Model	Provider	Open	Characteristics
GPT-5.5 Thinking	OpenAI	✕	frontier reasoning, strong agentic coding
Claude (extended thinking)	Anthropic	✕	adaptive thinking mode for Opus/Sonnet
Gemini 3.1 Pro (adaptive thinking)	Google	✕	automatically adjusts amount of thinking
DeepSeek-R1	DeepSeek	✓ (MIT)	the flagship open reasoning model, distilled versions (1.5B~70B) available
Qwen3 Thinking	Alibaba	✓	can switch between thinking / non-thinking
Phi-4-reasoning(-plus)	Microsoft	✓ (MIT)	14B small reasoning, good value
Magistral	Mistral	✓	(integrated into Small 4) reasoning-specialized

D. Specialized — code · multimodal

Model	Category	Open	Notes
Qwen3-Coder 480B-A35B	code	✓	large coding-only MoE
GPT-5.5-Codex	code	✕	agentic coding (400K ctx)
Devstral / Codestral	code	✓	Mistral coding family
DeepSeek-Coder	code	✓	open coding
Llama 4 (Scout/Maverick)	multimodal	✓	native multimodal (image + text)
Qwen-VL / Pixtral	vision	✓	image understanding
Gemma 3 (4B and up)	vision	✓	lightweight multimodal
Phi-4-multimodal / vision-15B	vision · audio	✓ (MIT)	small multimodal reasoning

E. Embedding models (for RAG / search)

These are not generative models; they convert text into vectors. The number of dimensions drives storage and search cost.

Model	Provider	Open	Characteristics · use case
text-embedding-3-large / small	OpenAI	✕	general-purpose default, good-value small variant
Cohere embed-v4	Cohere	✕	multilingual · hybrid (dense + sparse)
Voyage-3-large / 3.5	Voyage	✕	top-tier retrieval quality (high latency)
BGE-M3	BAAI	✓	open · multilingual · the self-hosting standard
Qwen3-Embedding	Alibaba	✓	open, good value
Jina v5	Jina	✓/✕	excellent accuracy/cost for text RAG

F. Small / edge models (laptop · on-device)

These can run on small GPUs, CPUs, or on-device. At 4-bit, most run even on a laptop.

Model	Parameters	4-bit VRAM	Where it runs
Gemma 3 270M	0.27B	< 0.5GB	CPU · mobile
Qwen3 0.6B / 1.7B	0.6 / 1.7B	~0.5 / ~1.5GB	laptop · iGPU
Llama 3.2 1B / 3B	1 / 3B	~1 / ~2.5GB	laptop · edge
Gemma 3 1B / 4B	1 / 4B	~1 / ~3GB	laptop (4B supports vision)
Ministral 3B	3B	~2GB	edge · on-device
Phi-4-mini	3.8B	~2.5GB	laptop, built-in function calling

G. Korean-specialized (domestic models)

These models matter from the perspective of Korean-language quality, domestic regulation, and sovereign AI. Many are released as open weights, so they can be self-hosted.

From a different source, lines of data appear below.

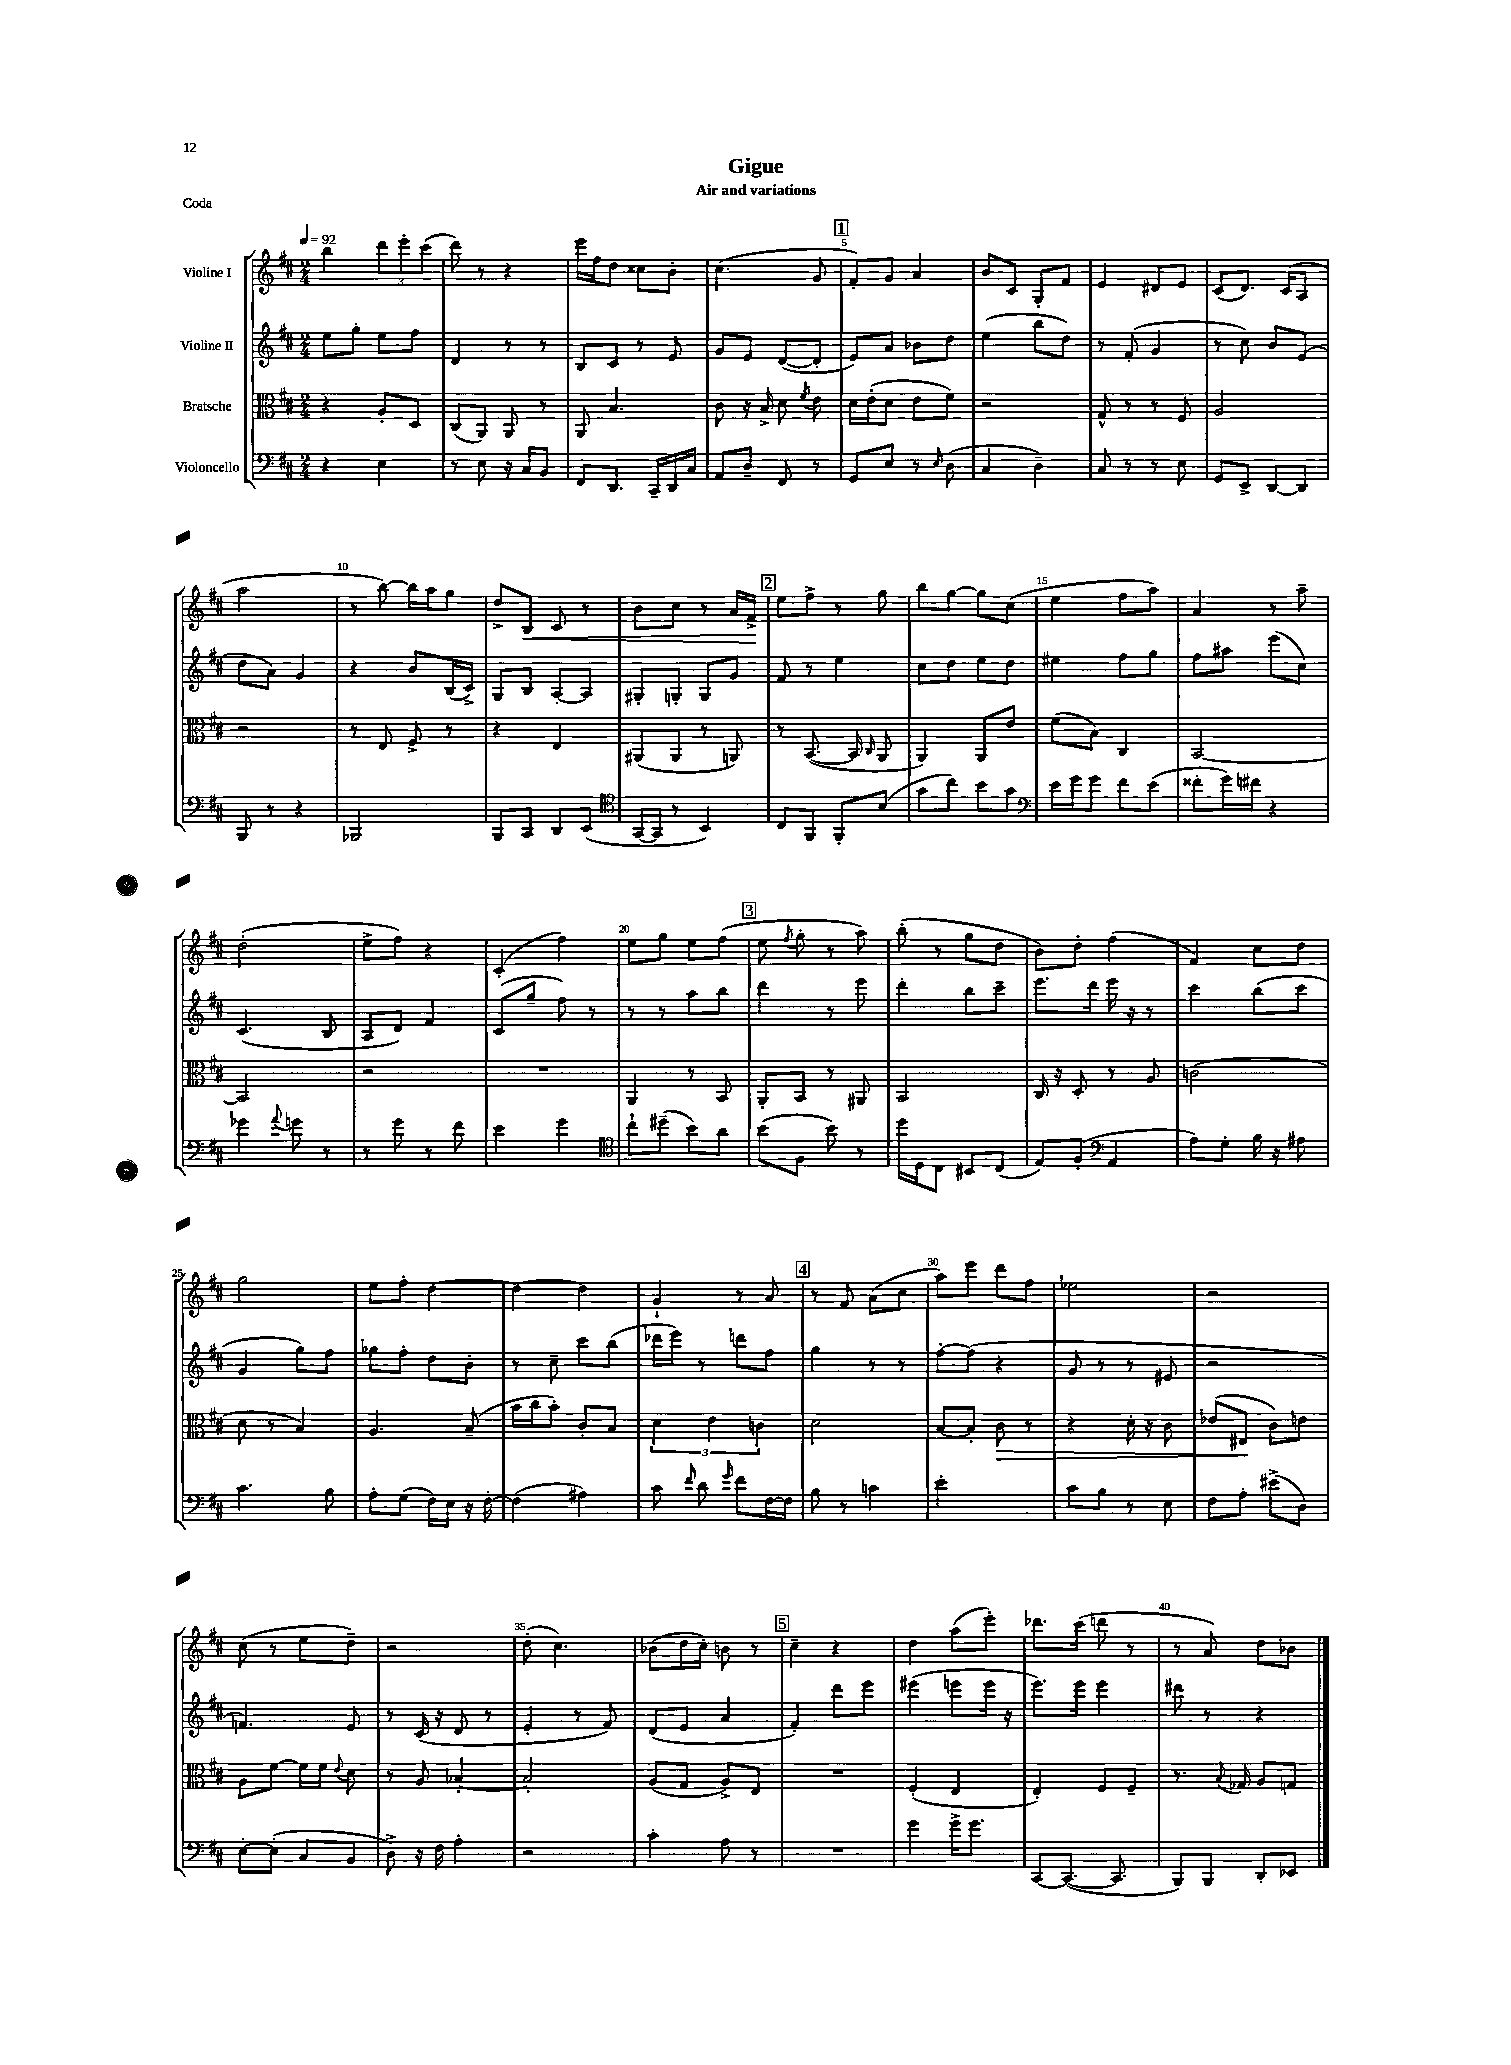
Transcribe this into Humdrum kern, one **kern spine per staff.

**kern	**kern	**dynam	**kern	**kern	**dynam
*part4	*part3	*part3	*part2	*part1	*part1
*staff4	*staff3	*staff3	*staff2	*staff1	*staff1
*I"Violoncello	*I"Bratsche	*	*I"Violine II	*I"Violine I	*
*clefF4	*clefC3	*	*clefG2	*clefG2	*
*k[f#c#]	*k[f#c#]	*	*k[f#c#]	*k[f#c#]	*
*M2/4	*M2/4	*	*M2/4	*M2/4	*
*MM92	*MM92	*	*MM92	*MM92	*
=1	=1	=1	=1	=1	=1
4r	4r	.	8ee\L	4bb\	.
.	.	.	8gg'\J	.	.
4E\	8A'/L	.	8ee\L	12ddd\L	.
.	.	.	.	12eee'\	.
.	8D/J	.	8ff#\J	.	.
.	.	.	.	(12ccc#\J	.
=2	=2	=2	=2	=2	=2
8r	(8C#/L	.	4d/	8ddd\)	.
8E\	8AA/J)	.	.	8r	.
16r	8AA/	.	8r	4r	.
16C#/KL	.	.	.	.	.
8BB/J	8r	.	8r	.	.
=3	=3	=3	=3	=3	=3
8FF#/L	8AA/	.	8B/L	16eee\LL	.
.	.	.	.	16ff#\J	.
8.DD/J	4.B/	.	8c#/J	8dd\J	.
.	.	.	8r	8cc##X\L	.
16CC#~/LL	.	.	.	.	.
16DD/	.	.	8e/	8b'\J	.
16C#/JJ	.	.	.	.	.
=4	=4	=4	=4	=4	=4
8AA/L	8c#\	.	8g/L	(4.cc#\	.
8D~/J	16r	.	8e/J	.	.
.	16B^/	.	.	.	.
8FF#/	8d\	.	([8d/L	.	.
.	8qf#/	.	.	.	.
8r	8e\	.	8d'/J]	8g/	.
!!LO:REH:place=s1:t=1
=5	=5	=5	=5	=5	=5
8GG/L	16d\LL	.	8e/L)	8f#'/L)	.
.	(16e'\J	.	.	.	.
8E/J	8d\J	.	8a/J	8g/J	.
8r	8e\L	.	8b-X\L	4a/	.
16qqE/	.	.	.	.	.
(8D\	8f#\J)	.	8dd\J	.	.
=6	=6	=6	=6	=6	=6
4C#/	2r	.	(4ee\	8b/L	.
.	.	.	.	8c#/J	.
4D~\)	.	.	8bb\L	8G'/L	.
.	.	.	8dd\J)	8f#/J	.
=7	=7	=7	=7	=7	=7
8C#/	8G^^/	.	8r	4e/	.
8r	8r	.	(8f#'/	.	.
8r	8r	.	4g/	8d#X/L	.
8E\	8F#/	.	.	8e/J	.
=8	=8	=8	=8	=8	=8
8GG/L	2A/	.	8r	(8c#/L	.
8EE^/J	.	.	8cc#\)	8.d/J)	.
[8DD/L	.	.	8b/L	.	.
.	.	.	.	(16c#/KL	.
8DD/J]	.	.	(8e/J	8A/J	.
!!LO:LB:g=z
=9	=9	=9	=9	=9	=9
8BBB/	2r	.	8dd\L	2aa\	.
8r	.	.	8a\J)	.	.
4r	.	.	4g/	.	.
=10	=10	=10	=10	=10	=10
2BBB-X/	8r	.	4r	8r	.
.	8E/	.	.	[8bb\)	.
.	8F#^/	.	8b/L	16bb\LL]	.
.	.	.	.	16aa\J	.
.	8r	.	(16B/L	8gg\J	.
.	.	.	16c#^/JJ)	.	.
=11	=11	=11	=11	=11	=11
8BBB/L	4r	.	8G/L	8dd^/L	.
!	!	!	!	!	!LO:HP:b
8CC#/J	.	.	8B/J	8B/J	<
8DD/L	4E/	.	[8A'/L	8c#/	.
(8EE/J	.	.	8A/J]	8r	.
=12	=12	=12	=12	=12	=12
*clefC4	*	*	*	*	*
[16GG/LL	(8AA#X/L	.	8G#X'/L	8b\L	.
16GG/JJ]	.	.	.	.	.
8r	8AA#/J	.	8Gn'/J	8cc#\J	.
4BB/)	8r	.	8G/L	8r	.
.	8AAn/)	.	8g/J	16a/LL	.
.	.	.	.	16f#^/JJ	.
.	.	.	.	.	[
!!LO:REH:place=s1:t=2
=13	=13	=13	=13	=13	=13
8C#/L	8r	.	8f#/	8ee\L	.
8FF#/J	([8.BB/	.	8r	8ff#^\J	.
8FF#'/L	.	.	4ee\	8r	.
.	16BB/]	.	.	.	.
.	16qqC#/	.	.	.	.
(8B/J	8AA/	.	.	8gg\	.
=14	=14	=14	=14	=14	=14
8g\L	4AA/)	.	8cc#\L	8bb\L	.
8cc#\J)	.	.	8dd\J	[8gg\J	.
8b\L	8AA/L	.	8ee\L	8gg\L]	.
8g\J	8e/J	.	8dd\J	(8cc#\J	.
=15	=15	=15	=15	=15	=15
*clefF4	*	*	*	*	*
16e\LL	(8f#\L	.	4ee#X\	4ee\	.
16g\J	.	.	.	.	.
8g\J	8B\J)	.	.	.	.
8f#\L	4C#/	.	8ff#\L	8ff#\L	.
(8e\J	.	.	8gg\J	8aa\J)	.
=16	=16	=16	=16	=16	=16
8f##X'\L	[2BB/	.	8ff#\L	4a/	.
16g\L)	.	.	8aa#X\J	.	.
16f#X\JJ	.	.	.	.	.
4r	.	.	(8eee\L	8r	.
.	.	.	8cc#\J)	8aa~\	.
!!LO:LB:g=z
=17	=17	=17	=17	=17	=17
4g-X\	2BB/]	.	(4.c#/	(2dd'\	.
8qqa/	.	.	.	.	.
8gn\	.	.	.	.	.
8r	.	.	8B/	.	.
=18	=18	=18	=18	=18	=18
8r	2r	.	8A/L	8ee^\L	.
8g\	.	.	8d/J)	8ff#\J)	.
8r	.	.	4f#/	4r	.
8f#\	.	.	.	.	.
=19	=19	=19	=19	=19	=19
4e\	2r	.	(8c#/L	(4c#'/	.
.	.	.	8gg~/J	.	.
4g\	.	.	8ff#\)	4ff#\)	.
.	.	.	8r	.	.
=20	=20	=20	=20	=20	=20
*clefC4	*	*	*	*	*
8cc#`\L	4AA/	.	8r	8ee\L	.
(8dd#X~\J	.	.	8r	8gg\J	.
8b\L)	8r	.	8aa\L	8ee\L	.
8a\J	8BB/	.	8bb\J	(8ff#\J	.
!!LO:REH:place=s1:t=3
=21	=21	=21	=21	=21	=21
(8b\L	8AA'/L	.	4ddd\	8ee\	.
.	.	.	.	8qff#/	.
8F#\J	8BB/J	.	.	8gg'\	.
8b\)	8r	.	8r	8r	.
8r	8AA#X/	.	8eee\	8aa\)	.
=22	=22	=22	=22	=22	=22
16dd\LL	2BB/	.	4ddd'\	(8bb'\	.
16D\J	.	.	.	.	.
8C#\J	.	.	.	8r	.
8BB#X/L	.	.	8bb\L	8gg\L	.
(8C#/J	.	.	8ccc#~\J	8dd\J	.
=23	=23	=23	=23	=23	=23
8E/L)	16C#/	.	8.eee\L	8b\L)	.
.	16r	.	.	.	.
(8F#'/J	8D'/	.	.	8dd'\J	.
.	.	.	16ddd\Jk	.	.
*clefF4	*	*	*	*	*
4AA/	8r	.	16eee\	(4ff#\	.
.	.	.	16r	.	.
.	8A/	.	8r	.	.
=24	=24	=24	=24	=24	=24
8A\L)	(2cn\	.	4ccc#\	4f#/)	.
8G'\J	.	.	.	.	.
16B\	.	.	(8bb\L	8cc#\L	.
16r	.	.	.	.	.
8A#X\	.	.	8ccc#\J	8dd\J	.
!!LO:LB:g=z
=25	=25	=25	=25	=25	=25
4.c#\	8d\	.	4g/	2gg\	.
.	8r	.	.	.	.
.	4B/)	.	8gg\L)	.	.
8B\	.	.	8ff#\J	.	.
=26	=26	=26	=26	=26	=26
8A'\L	4.A/	.	8gg-X\L	8ee\L	.
(8G\J	.	.	8ff#'\J	8ff#'\J	.
16F#\LL)	.	.	8dd\L	[4dd\	.
16E\JJ	.	.	.	.	.
16r	(8B~/	.	8b'\J	.	.
[16F#'\	.	.	.	.	.
=27	=27	=27	=27	=27	=27
(4F#\]	16b\LL	.	8r	4dd\_	.
.	16cc#\J	.	.	.	.
.	8b'\J)	.	8cc#~\	.	.
4A#X\)	8c#'/L	.	8ccc#\L	4dd\]	.
.	8B/J	.	(8bb\J	.	.
=28	=28	=28	=28	=28	=28
8c#\	6d\	.	16ddd-X\LL	4g`/	.
.	.	.	16eee\JJ)	.	.
16qqf#/	.	.	.	.	.
8d\	.	.	8r	.	.
.	6e\	.	.	.	.
16qqg/	.	.	.	.	.
8f#\L	.	.	8dddn\L	8r	.
.	6cn\	.	.	.	.
[16F#\L	.	.	8ff#\J	8a/	.
16F#\JJ]	.	.	.	.	.
!!LO:REH:place=s1:t=4
=29	=29	=29	=29	=29	=29
8B\	2d\	.	4gg\	8r	.
8r	.	.	.	8f#/	.
4cn\	.	.	8r	(8a\L	.
.	.	.	8r	8cc#\J	.
=30	=30	=30	=30	=30	=30
2e'\	[8B/L	.	[8ff#'\L	8aa\L)	.
.	8B'/J]	.	(8ff#\J]	8eee\J	.
!	!	!LO:HP:b	!	!	!
.	8c#\	>	4r	8ddd\L	.
.	8r	.	.	8ff#\J	.
=31	=31	=31	=31	=31	=31
8c#\L	4r	.	8g/	2ee-X\	.
8B\J	.	.	8r	.	.
8r	16d'\	.	8r	.	.
.	16r	.	.	.	.
8E\	8c#\	.	8e#X/	.	.
=32	=32	=32	=32	=32	=32
8F#\L	(8e-X/L	.	2r	2r	.
8A'\J	8E#X/J	.	.	.	.
(8e#X^\L	8c#\L)	]	.	.	.
8D\J)	8en\J	.	.	.	.
!!LO:LB:g=z
=33	=33	=33	=33	=33	=33
[8E'\L	8A\L	.	4.fn/)	(8cc#\	.
(8E'\J]	[8f#\J	.	.	8r	.
8C#/L	16f#\LL]	.	.	8ee\L	.
.	16f#\JJ	.	.	.	.
.	8qqe/	.	.	.	.
8BB/J	8d\	.	8e/	8dd~\J)	.
=34	=34	=34	=34	=34	=34
8D^\)	8r	.	8r	2r	.
16r	8A/	.	(16c#/	.	.
16F#\	.	.	16r	.	.
4A'\	[4B-X'/	.	8d/	.	.
.	.	.	8r	.	.
=35	=35	=35	=35	=35	=35
2r	2B-'/]	.	4e'/	(8dd'\	.
.	.	.	.	4.cc#\)	.
.	.	.	8r	.	.
.	.	.	8f#/)	.	.
=36	=36	=36	=36	=36	=36
4c#'\	(8A/L	.	(8d/L	(8b-X\L	.
.	8G/J	.	8e/J	16dd\L	.
.	.	.	.	16cc#'\JJ)	.
8A\	8A^/L)	.	4a/	8bn\	.
8r	8E/J	.	.	8r	.
!!LO:REH:place=s1:t=5
=37	=37	=37	=37	=37	=37
2r	2r	.	4f#'/)	4cc#~\	.
.	.	.	8ddd\L	4r	.
.	.	.	8eee\J	.	.
=38	=38	=38	=38	=38	=38
4g\	(4F#'/	.	(4eee#X\	4dd\	.
16g^\KL	4E/	.	8eeen\L	(8aa\L	.
8.g\J	.	.	.	.	.
.	.	.	16eee\Jk	8eee'\J)	.
.	.	.	16r	.	.
=39	=39	=39	=39	=39	=39
[8CC#/L	4E'/)	.	8.eee\L)	8.ddd-X\L	.
(8.CC#/J_	.	.	.	.	.
.	.	.	16eee\Jk	(16ccc#\Jk	.
.	8F#/L	.	4eee\	8dddn\	.
8.CC#/]	.	.	.	.	.
.	8F#~/J	.	.	8r	.
=40	=40	=40	=40	=40	=40
8BBB/L)	8.r	.	8ddd#X\	8r	.
8BBB/J	.	.	8r	8a/)	.
.	8qqB/	.	.	.	.
.	16G-X/	.	.	.	.
8DD'/L	8A/L	.	4r	8dd\L	.
8EE-X/J	8Gn/J	.	.	8b-X\J	.
==	==	==	==	==	==
*-	*-	*-	*-	*-	*-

Model	Provider	Parameters (active)	Open	4-bit VRAM (approx.)	Characteristics · use case
EXAONE 4.0	LG AI	30B	✓ (HF)	~18GB	competitive on global benchmarks, general purpose
EXAONE 4.5	LG AI	(multimodal)	✓	variable	text · image multimodal reasoning
HyperCLOVA X (Seed 32B Think)	Naver	32B	✓	~19GB	Korean search · reasoning
HyperCLOVA X 8B Omni	Naver	8B	✓	~6GB	lightweight multimodal
Solar Pro 2	Upstage	31B	partial	~18GB	Korea's first global-class frontier
Kanana-2	Kakao	70B total / MoE (8 active)	✓	~40GB	agents · long-form reasoning, 128K, Korean MMLU 89%
Mi:dm 2.0 Base / Mini	KT	11.5B / 2.3B	✓ (MIT)	~7GB / ~1.5GB	Korea-specialized general purpose / lightweight
Mi:dm K 2.5 Pro	KT	32B	✓	~19GB	enhanced knowledge · reasoning, 128K
A.X 4.0 / 3.1	SKT	34B	✓	~20GB	from-scratch Korean, includes lightweight variant
A.X K1	SKT	519B	✓	multi-node	sovereign ultra-large model

"What can I run on this GPU?" (at 4-bit)

Loading diagram…

Model selection guide

Loading diagram…

In short, the choice comes down to three paths. (1) If data can't leave your environment, self-host open weights — here GPU memory determines how big a model you can run. (2) If Korean is essential, look first at domestic models. (3) If you want minimal ops burden and top performance, use a closed API, which further divides into performance, value, and low-cost/high-volume.

Wrapping up

The model landscape of 2026 takes the shape of "closed models leading on performance, open weights catching up fast, and domestic models establishing themselves as sovereign AI." The starting point for a practical choice is always the same — narrow down in the order data policy → need for Korean → the GPU (memory) you have → use case, and the candidates naturally shrink.

This table is a living document. Models change every month, so just before adoption, check each provider's official model and pricing pages once more for the latest figures. For concrete ways to reduce memory through quantization, see the LoRA, QLoRA, and DoRA article.